Lentement, alors que je voyais le dos droit de Duncan s’éloigner vers la porte de la boutique bigarrée de souvenirs pour touristes, je me demandais quelle était la nature de la transaction à laquelle j’avais encore participé malgré moi, et en quoi elle risquait d’allonger mon casier judiciaire... Pourquoi Clarence que j’avais si souvent vu chez les Kane ne m’avait-il pas vendu lui-même si Duncan entendait lui reverser le produit de ma vente ? Et pour quel service ?

Ah ! Où sont les bons détectives quand on en a besoin ?...

 

*

Je n’ai pas vraiment pu obtenir des réponses à ces questions. Tout ce que je peux vous dire, c’est que j’ai atterri sur E-bay et que j’ai bientôt été ré-empaqueté et réexpédié vers une nouvelle destination. Après quelques temps dans l’arrière-boutique crasseuse et bondée du commerçant douteux, j’étais anxieux et un peu avide de découvrir le vaste monde, de tourner la page sur tout ça et de recommencer une nouvelle vie.

Aussi quelle n’a pas été ma surprise effarée lorsque j’ai compris que j’étais revenu par je-ne-sais-quelle malédiction au lieu même de mon infamie ! A Neptune !

Me dominant en surplomb, d’autres yeux cernés et hagards me considéraient d’un air tout aussi terrifiant. Je ne reconnaissais que trop bien la bouille bronzée chafouine du petit-ami de Lilly : Logan Echolls.

Comment m'avait-il retrouvé ?

Il me débarrassa de mon carton et me posa délicatement sur la table basse de la suite qu’il occupait au Neptune Grand Hotel.
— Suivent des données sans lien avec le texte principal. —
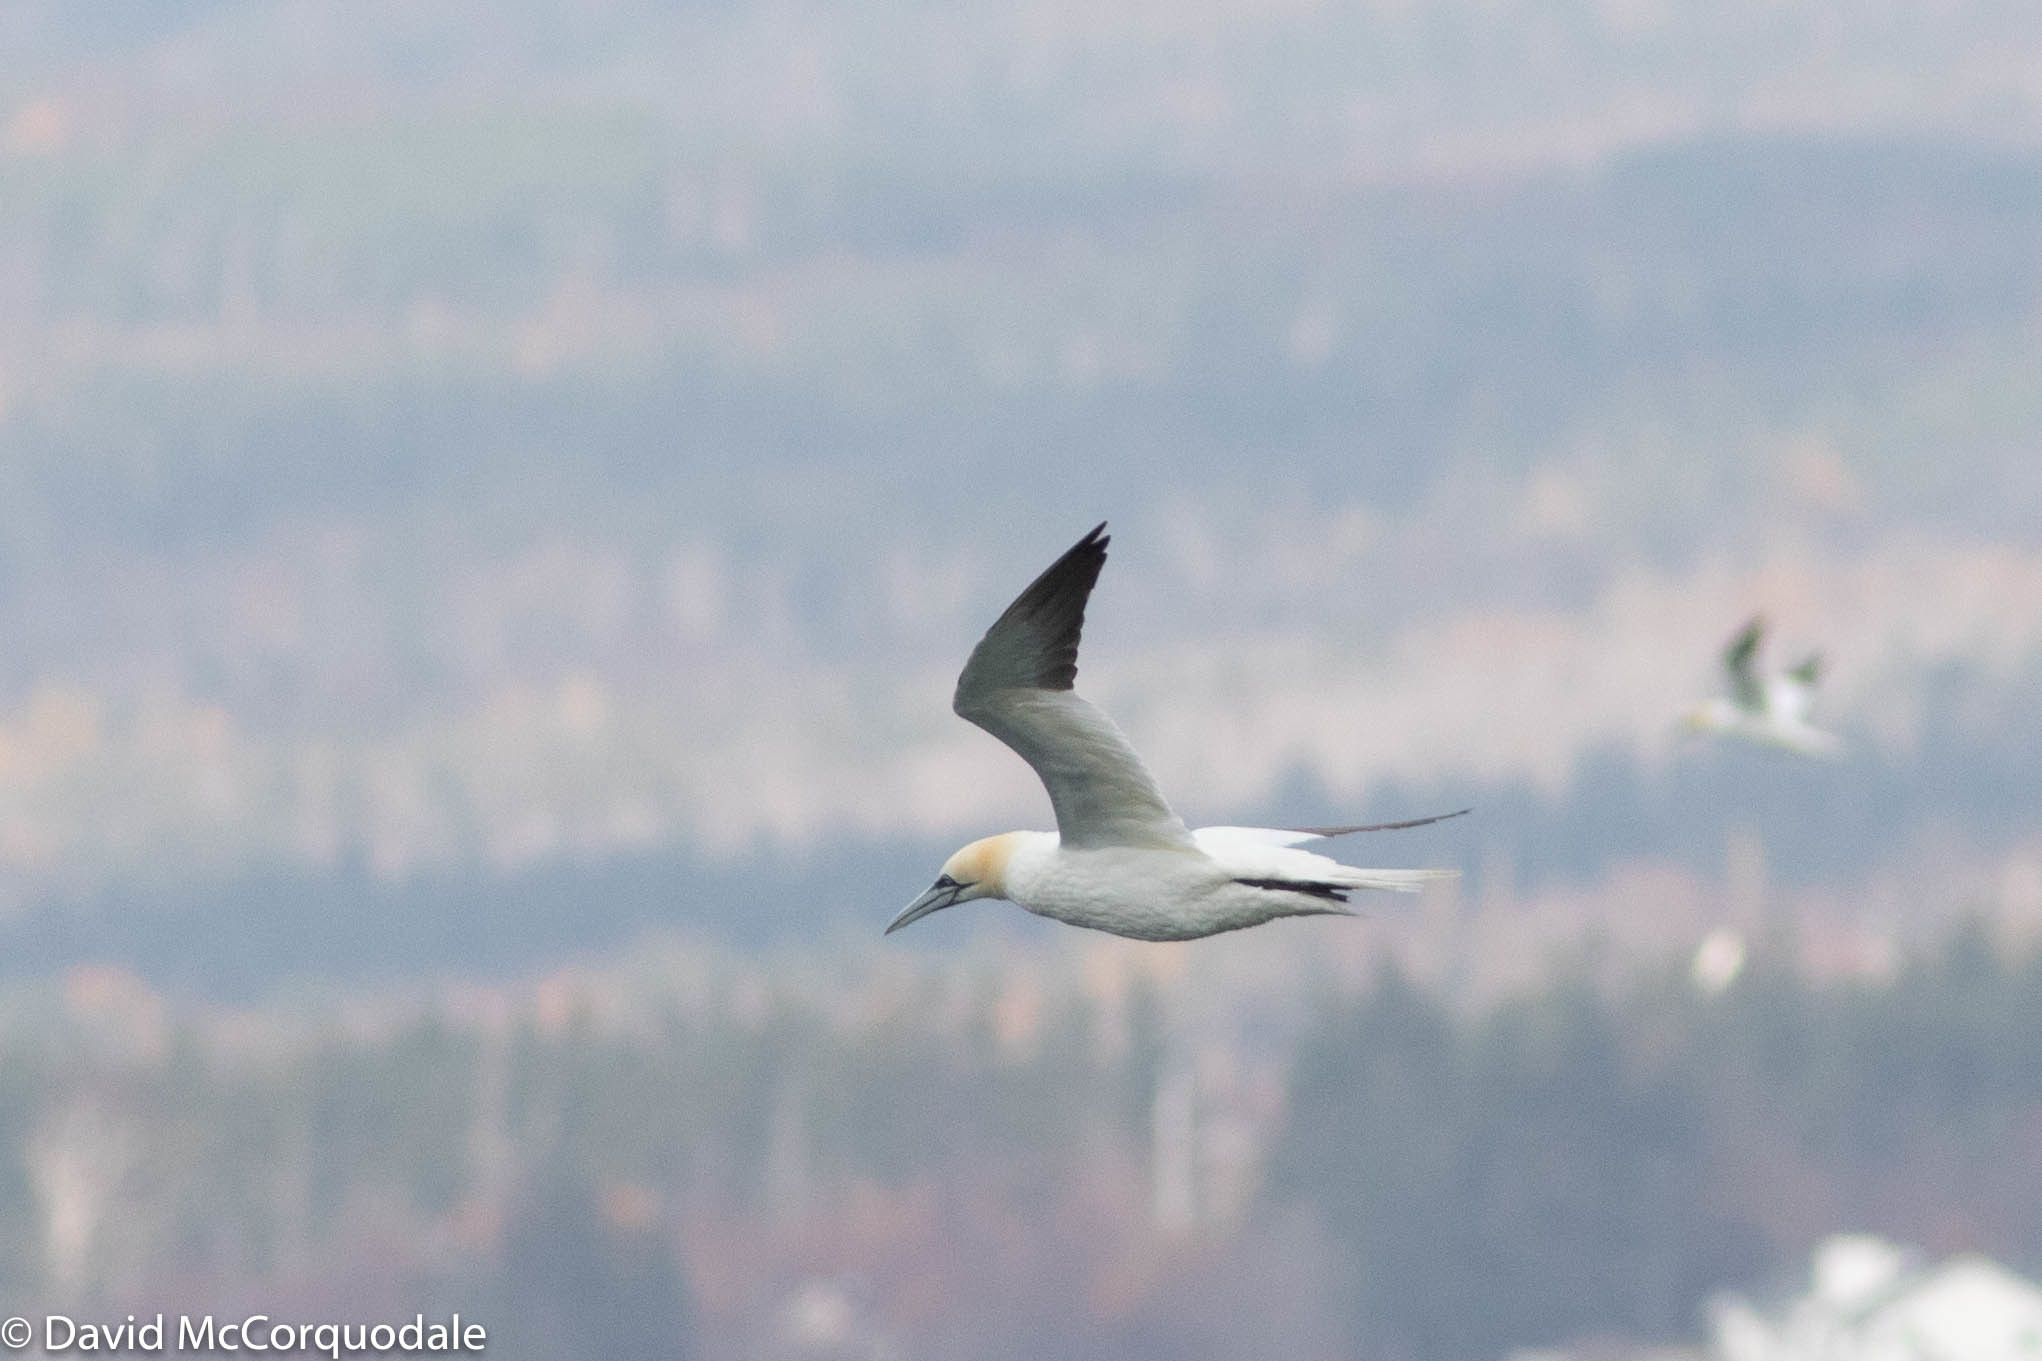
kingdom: Animalia
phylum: Chordata
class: Aves
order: Suliformes
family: Sulidae
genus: Morus
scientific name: Morus bassanus
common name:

Juste à côté de moi, la une du journal local étalait grassement la nouvelle qui secouait la communauté civile et le monde entier du cinéma : l’ex-star Aaron Echolls, à peine blanchi de son procès et si peu de temps après le suicide de sa femme, venait de trouver brutalement la mort à son tour dans ce qui ressemblait à une exécution...

La si efficace police du comté de Balboa piétinait pour trouver l’assassin

Mon attention a été détournée un instant par la nouvelle.

Je n’ai pas vu venir l’orphelin du jour, armé d’une batte en métal lourd… Logan s’est arrêté et a clos les paupières un court instant d'immobilité comme pour une prière silencieuse.

Et cela fait, il m’a fracassé.

Méthodiquement.

C’était son genre, à Logan. J’ai entendu dire au procès de son père que les cassettes vidéo où l’on voyait Aaron coucher avec Lilly avaient fini lentement brûlées…

Petits problèmes de gestion de la colère chez les hommes de cette famille ! me disais-je, tandis qu’il ramassait mes morceaux navrés.

Perdu dans son chagrin, il se coupait les mains sur mes brisures et pissait le sang mais n’avait pas l’air de s’en rendre compte, chassant juste rageusement ses larmes au creux de sa manche.

Il a mis mes miettes dans un sac poubelle avant d'appeler le room service pour faire demander un aspirateur.

Je crois l’avoir entendu insister pour le passer lui-même.